Excerpted passage.
============

Getting my acceptance letter to study English at Mansfield College was perhaps the most incredible thing to happen in my life. But it certainly didn’t come easily. I remember, in a class discussion about our road to Oxford, I inadvertently worried my tutor by comparing my A Level experience to that of the drummer in Whiplash. But arriving at the start of Michaelmas term, at a place I had worked hard to get to, at a place that had, to me, become more symbolic than just the next step in my education, I felt the epic arrival of Daenerys Targaryen landing at Dragonstone. What appealed to me about Oxford was not just the promise of literature from 650 to the present day, but absorbing it all in an environment with the pursuit of knowledge and academic intrigue in its foundations.
Smash cut to Trinity term and I’m back on the Wirral and I’m wishing I could give this series a miss and dip back in when it’s good again.
No longer can I hunt down books two floors below the Rad Cam, meet with classmates to organise our thoughts on the week’s reading, or huddle in a panic before tutes, under-slept and over-caffeinated. Now, all the people and places that made my first two terms a tangible reality are in a strange “somewhere” place that I can’t see or physically interact with. It feels as though, if I switched off my phone and laptop, blackened all screens, English Language and Literature at Oxford would no longer exist. What has made recent months even more absurd is that, despite my life being predominantly contained within the four walls of my bedroom, it appears as if the entirety of the real world and all global events have been compressed into this space. In such a small space are crammed Black Lives Matter, J. K. Rowling, anti-vaxxers, All Lives Matter, Yemen, ICE, Liz Truss, Rhodes, Carson, Churchill, and Trump – it’s one hell of a party. With all this surreal compression and distortion of geography and psychology, I’ve become very aware of what the modernists were getting at.

============

Entries supplied.
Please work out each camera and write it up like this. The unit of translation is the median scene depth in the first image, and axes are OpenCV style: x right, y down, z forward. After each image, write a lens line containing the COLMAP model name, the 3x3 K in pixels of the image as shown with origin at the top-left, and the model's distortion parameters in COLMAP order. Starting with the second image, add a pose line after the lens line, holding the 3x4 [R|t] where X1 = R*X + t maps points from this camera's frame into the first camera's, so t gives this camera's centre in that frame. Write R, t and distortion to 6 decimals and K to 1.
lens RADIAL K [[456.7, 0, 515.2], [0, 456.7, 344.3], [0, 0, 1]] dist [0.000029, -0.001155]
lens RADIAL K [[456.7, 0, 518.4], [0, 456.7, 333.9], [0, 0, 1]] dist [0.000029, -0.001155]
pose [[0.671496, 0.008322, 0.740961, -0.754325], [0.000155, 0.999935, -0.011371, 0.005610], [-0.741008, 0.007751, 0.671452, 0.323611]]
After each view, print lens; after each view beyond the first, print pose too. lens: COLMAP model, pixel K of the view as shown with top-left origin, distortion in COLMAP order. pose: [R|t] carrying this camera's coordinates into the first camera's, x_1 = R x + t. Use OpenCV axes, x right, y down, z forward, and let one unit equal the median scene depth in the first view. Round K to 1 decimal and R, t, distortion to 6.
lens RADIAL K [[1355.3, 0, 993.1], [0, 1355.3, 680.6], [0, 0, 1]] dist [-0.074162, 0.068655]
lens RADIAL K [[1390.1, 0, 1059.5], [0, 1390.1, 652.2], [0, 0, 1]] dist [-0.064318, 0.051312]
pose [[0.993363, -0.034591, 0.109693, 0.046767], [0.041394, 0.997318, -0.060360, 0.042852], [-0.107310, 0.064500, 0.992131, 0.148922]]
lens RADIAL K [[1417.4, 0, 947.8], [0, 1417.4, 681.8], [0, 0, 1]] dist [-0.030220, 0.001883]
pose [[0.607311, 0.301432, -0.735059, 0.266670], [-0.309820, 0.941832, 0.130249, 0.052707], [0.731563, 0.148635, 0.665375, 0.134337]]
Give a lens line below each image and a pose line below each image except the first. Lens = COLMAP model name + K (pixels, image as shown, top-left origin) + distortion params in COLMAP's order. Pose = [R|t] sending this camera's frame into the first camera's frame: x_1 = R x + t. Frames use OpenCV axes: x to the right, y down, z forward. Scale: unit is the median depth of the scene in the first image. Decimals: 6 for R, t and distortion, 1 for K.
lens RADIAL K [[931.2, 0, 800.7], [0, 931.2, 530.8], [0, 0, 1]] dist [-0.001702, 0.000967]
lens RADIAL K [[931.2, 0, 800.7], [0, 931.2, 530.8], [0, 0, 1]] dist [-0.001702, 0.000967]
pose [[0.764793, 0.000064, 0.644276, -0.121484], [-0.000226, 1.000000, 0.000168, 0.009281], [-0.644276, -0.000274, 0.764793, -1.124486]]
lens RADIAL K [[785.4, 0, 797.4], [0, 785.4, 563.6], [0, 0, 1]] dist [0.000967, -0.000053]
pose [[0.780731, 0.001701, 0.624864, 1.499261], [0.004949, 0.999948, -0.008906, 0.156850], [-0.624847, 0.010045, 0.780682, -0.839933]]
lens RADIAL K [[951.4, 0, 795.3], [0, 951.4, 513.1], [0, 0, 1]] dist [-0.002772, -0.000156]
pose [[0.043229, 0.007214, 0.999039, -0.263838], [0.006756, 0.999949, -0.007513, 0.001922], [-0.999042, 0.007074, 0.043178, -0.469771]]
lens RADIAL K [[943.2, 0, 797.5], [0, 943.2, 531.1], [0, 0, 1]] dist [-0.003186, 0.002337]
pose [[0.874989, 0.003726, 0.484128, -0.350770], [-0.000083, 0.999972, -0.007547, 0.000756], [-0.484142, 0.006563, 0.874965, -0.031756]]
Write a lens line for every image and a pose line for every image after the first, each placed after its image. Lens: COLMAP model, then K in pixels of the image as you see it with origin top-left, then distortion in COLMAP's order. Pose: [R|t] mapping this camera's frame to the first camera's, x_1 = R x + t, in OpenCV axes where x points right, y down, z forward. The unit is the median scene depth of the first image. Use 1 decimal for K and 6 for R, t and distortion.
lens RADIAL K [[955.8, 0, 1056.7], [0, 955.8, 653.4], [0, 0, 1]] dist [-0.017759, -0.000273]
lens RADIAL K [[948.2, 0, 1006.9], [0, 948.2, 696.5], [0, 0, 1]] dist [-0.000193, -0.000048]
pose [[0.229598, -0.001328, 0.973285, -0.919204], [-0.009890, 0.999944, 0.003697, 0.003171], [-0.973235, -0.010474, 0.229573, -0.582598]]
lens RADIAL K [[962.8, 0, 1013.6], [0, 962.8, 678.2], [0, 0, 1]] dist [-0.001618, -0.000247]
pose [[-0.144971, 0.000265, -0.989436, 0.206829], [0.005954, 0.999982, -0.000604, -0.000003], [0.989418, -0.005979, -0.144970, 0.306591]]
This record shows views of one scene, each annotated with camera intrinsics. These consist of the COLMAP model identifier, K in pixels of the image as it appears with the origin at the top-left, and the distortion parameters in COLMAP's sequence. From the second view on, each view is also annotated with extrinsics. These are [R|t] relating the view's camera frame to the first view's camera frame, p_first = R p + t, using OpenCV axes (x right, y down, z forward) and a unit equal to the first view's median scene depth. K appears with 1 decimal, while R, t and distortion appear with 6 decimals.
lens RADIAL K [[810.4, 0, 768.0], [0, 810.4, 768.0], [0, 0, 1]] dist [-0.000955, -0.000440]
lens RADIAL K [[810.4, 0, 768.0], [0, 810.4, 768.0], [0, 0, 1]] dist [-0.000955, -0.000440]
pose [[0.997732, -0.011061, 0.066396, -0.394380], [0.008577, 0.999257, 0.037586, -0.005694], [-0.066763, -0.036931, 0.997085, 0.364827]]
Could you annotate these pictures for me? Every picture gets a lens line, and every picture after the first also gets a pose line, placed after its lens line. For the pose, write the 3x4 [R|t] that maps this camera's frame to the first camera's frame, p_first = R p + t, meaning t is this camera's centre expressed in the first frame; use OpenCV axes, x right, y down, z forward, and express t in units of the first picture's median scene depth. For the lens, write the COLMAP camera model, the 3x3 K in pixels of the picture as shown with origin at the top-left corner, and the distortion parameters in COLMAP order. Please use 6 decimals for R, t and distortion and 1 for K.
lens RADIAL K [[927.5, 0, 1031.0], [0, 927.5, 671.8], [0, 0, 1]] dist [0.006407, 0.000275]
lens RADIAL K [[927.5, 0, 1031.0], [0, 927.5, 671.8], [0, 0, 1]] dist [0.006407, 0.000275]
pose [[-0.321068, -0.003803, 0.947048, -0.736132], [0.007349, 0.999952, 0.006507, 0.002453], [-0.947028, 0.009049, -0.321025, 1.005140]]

============

Task instructions.
[A] In the passage about studying English at Oxford, which college sent the writer an acceptance letter?
[B] Extend the passage about studying English at Oxford, starting after its final sentence.

Exercise answers.
[A] Mansfield College

[B]
My studies have then become an important through-line that create purpose and tangible reality to this strange world in lockdown. Although so much of Oxford now exists solely on the other side of a screen, I have found some solace in the physical existence of my notes and books. They are a reminder that I still have something, something, to do and to persevere with and to work at. In my 1m2 workspace, stretch my right leg and I kick Jane Eyre, the left and it’s Orlando. Even though everything feels a little less real, I can look at the stacks of novels and notes that I have amalgamated over the past few months and feel content that this year did mean and count towards something. I can point to them and say, That – that there – that is what I have managed to achieve. And, at this strange moment, that means a lot.